Occupé sur son piquet de grève, Frédéric Chantrelle n’avait pas loupé la candidate du FN. « On a entendu beaucoup de bruit d’un seul coup et des gens crier ''Marine présidente''. C’était un drôle de contexte, on ne parlait plus de l’usine qui fermait mais uniquement de Macron et de Le Pen », déplore le syndicaliste. Pour lui, comme à chaque élection présidentielle, les promesses des candidats n’ont pas empêché les fermetures de sites. « Goodyear, Florange, Continental, a chaque fois ils viennent faire leur cirque et ça ne sert à rien », insiste le salarié de Whirlpool. Il se souvient pourtant avoir écouté ce que la patronne du FN avait à dire : « Quand elle avait sorti ''moi présidente, l’usine ne fermera pas'', j’étais parti parce que je savais que c’était un mensonge. »
« C’était une sacrée bousculade »
Malgré tout, d’autres salariés avaient été séduits : « Quand j’étais arrivé devant l’usine après le départ de Marine Le Pen, j’avais eu l’impression qu’un ouragan était passé et que les salariés avaient vu la vierge, s’étonne encore notre collègue Julien Laloye. Derrière, Macron avait annoncé qu’il venait et c’est à ce moment qu’on avait vu l’ambiance devenir chaotique. » « Lorsque Emmanuel Macron était arrivé à l’usine, c’était de la folie tellement il y avait de monde, entre les nombreux journalistes et les salariés, c’était une sacrée bousculade. Il avait mis près de vingt minutes pour parcourir les 100 m entre sa voiture et le parking de l’usine », assure Cécile Delpirou.
« Le moins que l’on puisse dire, c’est qu’il n’avait pas été accueilli avec des bouquets de fleurs.
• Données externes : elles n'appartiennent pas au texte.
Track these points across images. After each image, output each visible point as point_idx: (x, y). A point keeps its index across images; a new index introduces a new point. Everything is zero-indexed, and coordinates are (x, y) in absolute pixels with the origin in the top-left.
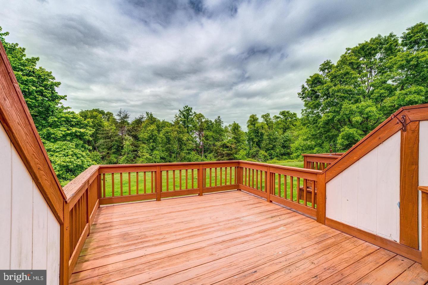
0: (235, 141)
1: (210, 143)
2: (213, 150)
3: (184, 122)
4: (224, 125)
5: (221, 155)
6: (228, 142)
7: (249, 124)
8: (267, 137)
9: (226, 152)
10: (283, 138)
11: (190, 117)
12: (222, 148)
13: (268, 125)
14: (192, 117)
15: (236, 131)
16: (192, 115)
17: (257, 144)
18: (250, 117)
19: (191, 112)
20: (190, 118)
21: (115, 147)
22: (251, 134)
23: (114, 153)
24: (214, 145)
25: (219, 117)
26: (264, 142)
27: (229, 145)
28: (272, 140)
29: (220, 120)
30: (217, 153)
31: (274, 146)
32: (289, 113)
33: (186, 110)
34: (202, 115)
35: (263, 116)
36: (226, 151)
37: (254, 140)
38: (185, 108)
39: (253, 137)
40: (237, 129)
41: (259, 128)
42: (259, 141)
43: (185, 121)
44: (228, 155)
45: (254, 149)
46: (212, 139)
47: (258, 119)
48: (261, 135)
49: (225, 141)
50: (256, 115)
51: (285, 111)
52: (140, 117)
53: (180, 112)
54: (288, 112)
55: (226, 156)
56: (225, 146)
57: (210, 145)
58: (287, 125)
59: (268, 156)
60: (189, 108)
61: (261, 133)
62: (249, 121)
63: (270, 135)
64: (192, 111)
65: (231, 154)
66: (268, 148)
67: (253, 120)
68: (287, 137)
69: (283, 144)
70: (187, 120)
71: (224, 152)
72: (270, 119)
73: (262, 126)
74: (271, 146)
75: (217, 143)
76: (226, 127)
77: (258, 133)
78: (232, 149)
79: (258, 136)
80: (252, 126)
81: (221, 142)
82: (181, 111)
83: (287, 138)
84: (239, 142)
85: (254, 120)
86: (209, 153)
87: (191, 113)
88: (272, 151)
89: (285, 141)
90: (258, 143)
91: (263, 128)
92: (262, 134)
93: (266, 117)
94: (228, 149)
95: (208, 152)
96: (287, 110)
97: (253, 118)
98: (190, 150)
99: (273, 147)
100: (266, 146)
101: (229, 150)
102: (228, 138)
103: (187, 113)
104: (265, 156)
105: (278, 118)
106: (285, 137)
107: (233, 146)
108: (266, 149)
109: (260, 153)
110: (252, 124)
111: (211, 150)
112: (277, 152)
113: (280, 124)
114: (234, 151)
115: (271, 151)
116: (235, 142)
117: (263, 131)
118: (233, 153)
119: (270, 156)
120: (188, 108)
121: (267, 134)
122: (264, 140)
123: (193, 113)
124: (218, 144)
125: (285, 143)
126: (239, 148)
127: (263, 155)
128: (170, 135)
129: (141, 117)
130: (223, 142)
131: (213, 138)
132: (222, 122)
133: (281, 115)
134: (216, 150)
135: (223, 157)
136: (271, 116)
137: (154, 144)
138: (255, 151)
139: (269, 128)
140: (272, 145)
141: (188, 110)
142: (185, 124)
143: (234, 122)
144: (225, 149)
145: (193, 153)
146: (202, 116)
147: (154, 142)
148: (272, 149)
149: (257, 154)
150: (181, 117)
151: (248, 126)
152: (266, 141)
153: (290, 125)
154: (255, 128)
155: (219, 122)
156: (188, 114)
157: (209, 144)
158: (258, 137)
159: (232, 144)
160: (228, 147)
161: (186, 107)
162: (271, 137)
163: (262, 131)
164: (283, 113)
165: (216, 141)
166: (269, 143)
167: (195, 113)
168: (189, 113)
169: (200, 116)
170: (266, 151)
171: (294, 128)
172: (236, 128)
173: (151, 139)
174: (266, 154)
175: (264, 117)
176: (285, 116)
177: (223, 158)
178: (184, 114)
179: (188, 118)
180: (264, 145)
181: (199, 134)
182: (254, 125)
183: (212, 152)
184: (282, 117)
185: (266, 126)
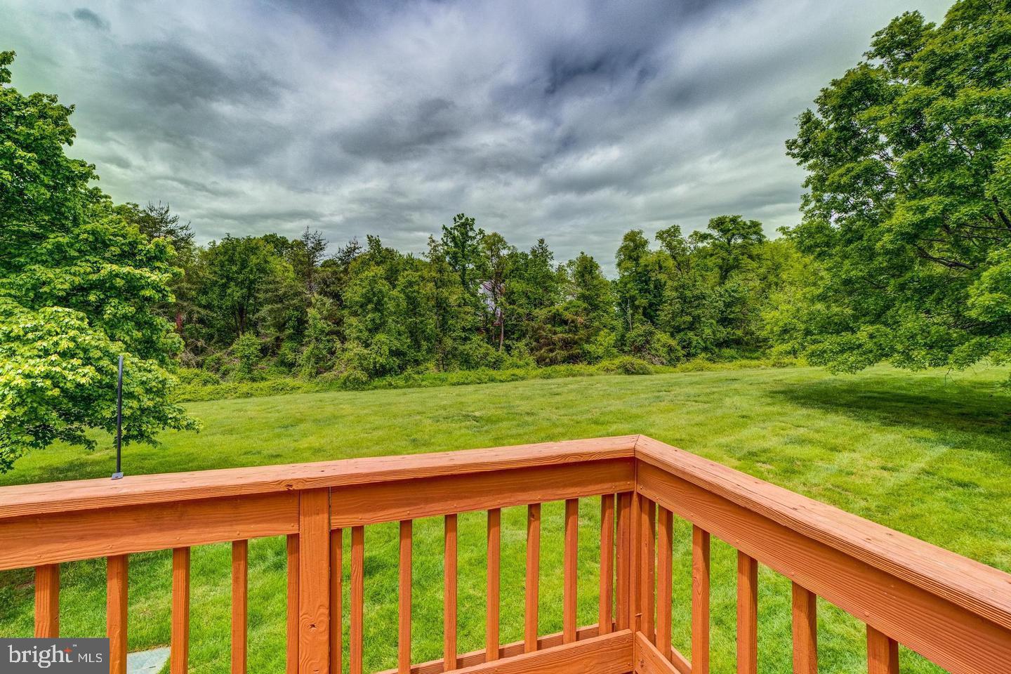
0: (585, 305)
1: (520, 310)
2: (527, 330)
3: (455, 257)
4: (554, 265)
5: (549, 345)
6: (566, 309)
7: (623, 257)
8: (675, 294)
9: (560, 336)
10: (721, 296)
11: (469, 243)
12: (549, 326)
13: (674, 258)
14: (475, 242)
15: (587, 277)
16: (474, 238)
17: (645, 314)
18: (626, 238)
19: (472, 229)
20: (470, 246)
21: (291, 323)
22: (629, 286)
23: (291, 338)
24: (530, 317)
25: (542, 241)
26: (666, 307)
27: (568, 315)
28: (690, 302)
29: (544, 250)
30: (537, 340)
31: (697, 319)
32: (738, 223)
33: (459, 226)
34: (499, 237)
35: (660, 236)
36: (561, 334)
37: (637, 303)
38: (457, 220)
39: (633, 292)
40: (590, 272)
41: (649, 268)
42: (651, 305)
43: (455, 253)
44: (567, 344)
45: (639, 329)
46: (523, 301)
47: (646, 242)
48: (656, 287)
49: (559, 306)
50: (640, 232)
51: (725, 218)
52: (349, 245)
53: (444, 231)
54: (734, 220)
55: (561, 348)
56: (557, 320)
57: (520, 316)
58: (733, 256)
59: (679, 348)
60: (467, 219)
61: (655, 281)
62: (620, 250)
63: (683, 286)
64: (474, 227)
65: (576, 343)
66: (679, 326)
67: (633, 247)
68: (733, 291)
69: (723, 312)
70: (463, 251)
71: (555, 338)
72: (680, 242)
73: (659, 263)
74: (689, 319)
75: (536, 312)
76: (560, 269)
77: (647, 282)
78: (576, 327)
79: (647, 291)
80: (630, 264)
81: (548, 309)
82: (446, 229)
83: (733, 296)
84: (595, 307)
85: (636, 247)
86: (518, 339)
87: (471, 234)
88: (691, 334)
89: (728, 305)
90: (649, 310)
91: (661, 267)
92: (659, 286)
93: (669, 236)
94: (567, 328)
95: (515, 336)
96: (730, 215)
97: (634, 241)
98: (470, 329)
99: (692, 324)
100: (673, 318)
101: (570, 331)
102: (566, 299)
103: (462, 234)
104: (671, 350)
105: (704, 237)
106: (727, 291)
107: (580, 320)
108: (674, 327)
109: (656, 337)
110: (630, 258)
111: (522, 331)
112: (704, 336)
113: (712, 255)
114: (582, 333)
115: (686, 334)
116: (585, 309)
117: (663, 277)
118: (581, 339)
119: (684, 348)
120: (463, 221)
121: (676, 284)
122: (665, 302)
123: (477, 231)
124: (541, 313)
125: (729, 310)
126: (596, 324)
127: (664, 346)
128: (418, 293)
129: (353, 245)
130: (554, 309)
131: (529, 298)
132: (550, 254)
133: (714, 228)
134: (535, 331)
135: (552, 351)
136: (685, 234)
137: (377, 315)
138: (641, 332)
139: (679, 267)
140: (690, 314)
141: (464, 225)
142: (456, 262)
143: (582, 253)
144: (558, 329)
145: (476, 338)
146: (501, 240)
147: (376, 310)
148: (691, 327)
149: (648, 342)
150: (447, 245)
151: (619, 265)
152: (671, 304)
153: (741, 257)
154: (640, 270)
155: (541, 254)
156: (465, 236)
157: (518, 314)
158: (647, 294)
159: (577, 314)
160: (565, 322)
161: (460, 217)
162: (688, 293)
163: (659, 276)
164: (719, 224)
165: (535, 305)
166: (682, 311)
167: (481, 232)
168: (467, 233)
169: (495, 242)
170: (672, 335)
171: (755, 265)
172: (587, 268)
173: (370, 301)
174: (673, 343)
175: (665, 236)
176: (725, 231)
177: (554, 354)
178: (454, 237)
179: (464, 247)
180: (665, 316)
181: (494, 288)
182: (637, 259)
183: (523, 335)
184: (715, 233)
185: (671, 263)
C’était chaud, les gens lui en voulaient parce qu’étant Amiénois il n’était pourtant jamais venu nous voir », rappelle Frédéric Chantrelle. « Il s’était fait siffler mais il n’y avait pas eu de manque de respect. En tout cas il n’avait pas cherché à esquiver la discussion sur le parking avec les salariés tandis que nous étions contenus à l’extérieur, plaqués sur le grillage », ajoute notre journaliste. « Moi, je n’avais pas senti de ressentiment des salariés contre Emmanuel Macron. Certains qui avaient fait des selfies avec Marine Le Pen en avaient fait aussi avec lui. Ce jour-là, j’avais été impressionnée par le bonhomme parce qu’il était allé au charbon », reconnaît l’ancienne syndicaliste CFE-CGC.
Notre dossier présidentielle 2022
De cette journée, chacun en a gardé un souvenir marquant, mais différent. « Finalement, on était content de voir les deux finalistes. Sur les discours, j’avais été davantage convaincue par Macron. Il avait assuré qu’il ne nous laisserait pas tomber sans pour autant faire de promesse en l’air », estime Cécile Delpirou, devenue depuis députée LREM de la Somme. « Ce que je retiens, c’est que tout ce cinéma a tout de même abouti à la fermeture du site et à la perte de 280 emplois. C’était une vraie pièce de théâtre », lâche, désabusé, le syndicaliste de la CFDT. « C’était un moment assez mémorable dans une campagne du second tour qui était un peu jouée d’avance. C’est vrai que ce jour-là, sur le parking de cette usine, on avait eu l’impression que Marine Le Pen pouvait gagner l’élection », reconnaît notre collègue Julien Laloye.